### Task 1
Please echo the atomic fence commit word for word, from "[llvm] 52f03fe - [VE]" to "a regression test.".
### Task 2
According to the atomic fence commit, who reviewed the change?
### Task 3
Go on with the atomic fence commit from the point where it stops.

### Source extract
[llvm] 52f03fe - [VE] Support atomic fence
Kazushi Marukawa via llvm-commits
llvm-commits at lists.llvm.org
Mon Oct 26 01:03:17 PDT 2020
Author: Kazushi (Jam) Marukawa
Date: 2020-10-26T17:03:09+09:00
New Revision: 52f03fe1151f65278c855651bb8f325cca8500ea
URL: https://github.com/llvm/llvm-project/commit/52f03fe1151f65278c855651bb8f325cca8500ea
DIFF: https://github.com/llvm/llvm-project/commit/52f03fe1151f65278c855651bb8f325cca8500ea.diff
LOG: [VE] Support atomic fence
Support atomic fence instruction and add a regression test.
Add MEMBARRIER pseudo insturction also to use it as a barrier
against to the compiler optimizations.
Reviewed By: simoll
Differential Revision: https://reviews.llvm.org/D90112
Added:
llvm/test/CodeGen/VE/atomic_fence.ll
Modified:
llvm/lib/Target/VE/VEISelLowering.cpp
llvm/lib/Target/VE/VEISelLowering.h
llvm/lib/Target/VE/VEInstrInfo.td
Removed:
################################################################################
diff --git a/llvm/lib/Target/VE/VEISelLowering.cpp b/llvm/lib/Target/VE/VEISelLowering.cpp
index 150db3ab6446..115540bb862f 100644
--- a/llvm/lib/Target/VE/VEISelLowering.cpp
+++ b/llvm/lib/Target/VE/VEISelLowering.cpp
@@ -817,6 +817,17 @@ VETargetLowering::VETargetLowering(const TargetMachine &TM,
/// } Floating-point math functions
+ /// Atomic instructions {
+
+ setMaxAtomicSizeInBitsSupported(64);
+ setMinCmpXchgSizeInBits(32);
+ setSupportsUnalignedAtomics(false);
+
+ // Use custom inserter for ATOMIC_FENCE.

### Records supplied
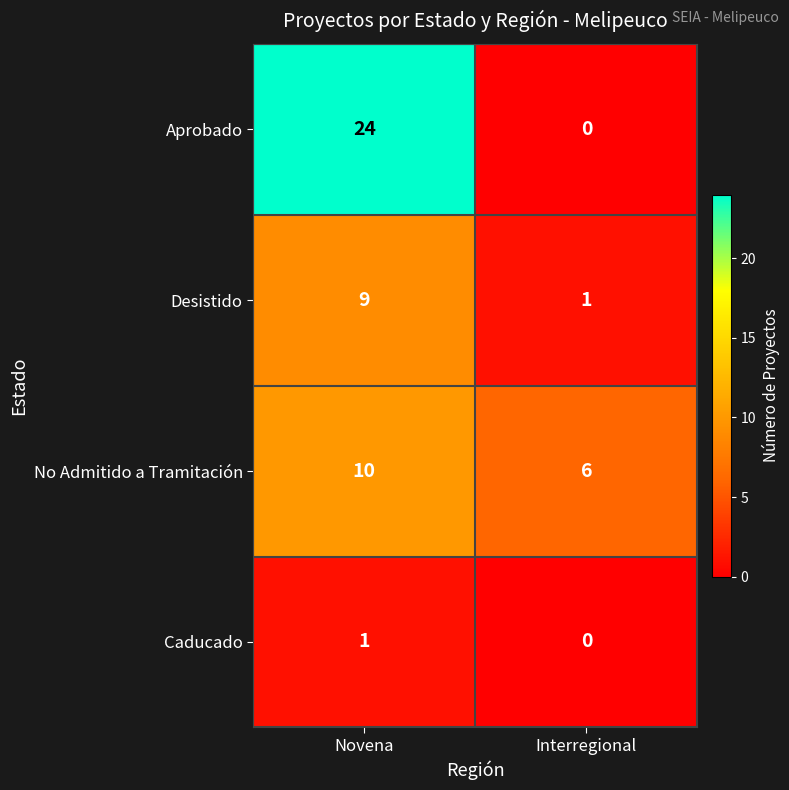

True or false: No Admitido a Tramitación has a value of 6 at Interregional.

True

* * *

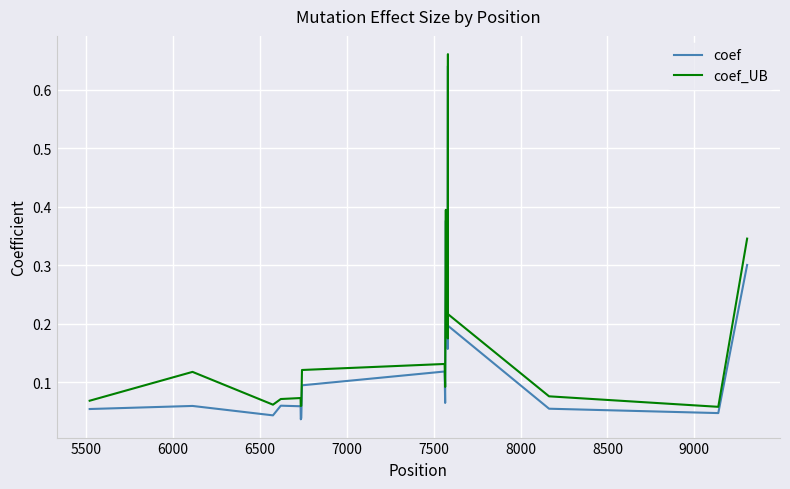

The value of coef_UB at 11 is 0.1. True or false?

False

### Task response 1
[llvm] 52f03fe - [VE] Support atomic fence
Kazushi Marukawa via llvm-commits
llvm-commits at lists.llvm.org
Mon Oct 26 01:03:17 PDT 2020
Author: Kazushi (Jam) Marukawa
Date: 2020-10-26T17:03:09+09:00
New Revision: 52f03fe1151f65278c855651bb8f325cca8500ea
URL: https://github.com/llvm/llvm-project/commit/52f03fe1151f65278c855651bb8f325cca8500ea
DIFF: https://github.com/llvm/llvm-project/commit/52f03fe1151f65278c855651bb8f325cca8500ea.diff
LOG: [VE] Support atomic fence
Support atomic fence instruction and add a regression test.

### Task response 2
simoll

### Task response 3
+ setOperationAction(ISD::ATOMIC_FENCE, MVT::Other, Custom);
+
+ /// } Atomic isntructions
+
setStackPointerRegisterToSaveRestore(VE::SX11);
// We have target-specific dag combine patterns for the following nodes:
@@ -843,6 +854,7 @@ const char *VETargetLowering::getTargetNodeName(unsigned Opcode) const {
TARGET_NODE_CASE(GETFUNPLT)
TARGET_NODE_CASE(GETSTACKTOP)
TARGET_NODE_CASE(GETTLSADDR)
+ TARGET_NODE_CASE(MEMBARRIER)
TARGET_NODE_CASE(CALL)
TARGET_NODE_CASE(RET_FLAG)
TARGET_NODE_CASE(GLOBAL_BASE_REG)
@@ -945,6 +957,51 @@ SDValue VETargetLowering::makeAddress(SDValue Op, SelectionDAG &DAG) const {
/// Custom Lower {
+SDValue VETargetLowering::lowerATOMIC_FENCE(SDValue Op,
+ SelectionDAG &DAG) const {
+ SDLoc DL(Op);
+ AtomicOrdering FenceOrdering = static_cast<AtomicOrdering>(
+ cast<ConstantSDNode>(Op.getOperand(1))->getZExtValue());
+ SyncScope::ID FenceSSID = static_cast<SyncScope::ID>(
+ cast<ConstantSDNode>(Op.getOperand(2))->getZExtValue());
+
+ // VE uses Release consistency, so need a fence instruction if it is a
+ // cross-thread fence.
+ if (FenceSSID == SyncScope::System) {
+ switch (FenceOrdering) {
+ case AtomicOrdering::NotAtomic:
+ case AtomicOrdering::Unordered:
+ case AtomicOrdering::Monotonic:
+ // No need to generate fencem instruction here.
+ break;
+ case AtomicOrdering::Acquire:
+ // Generate "fencem 2" as acquire fence.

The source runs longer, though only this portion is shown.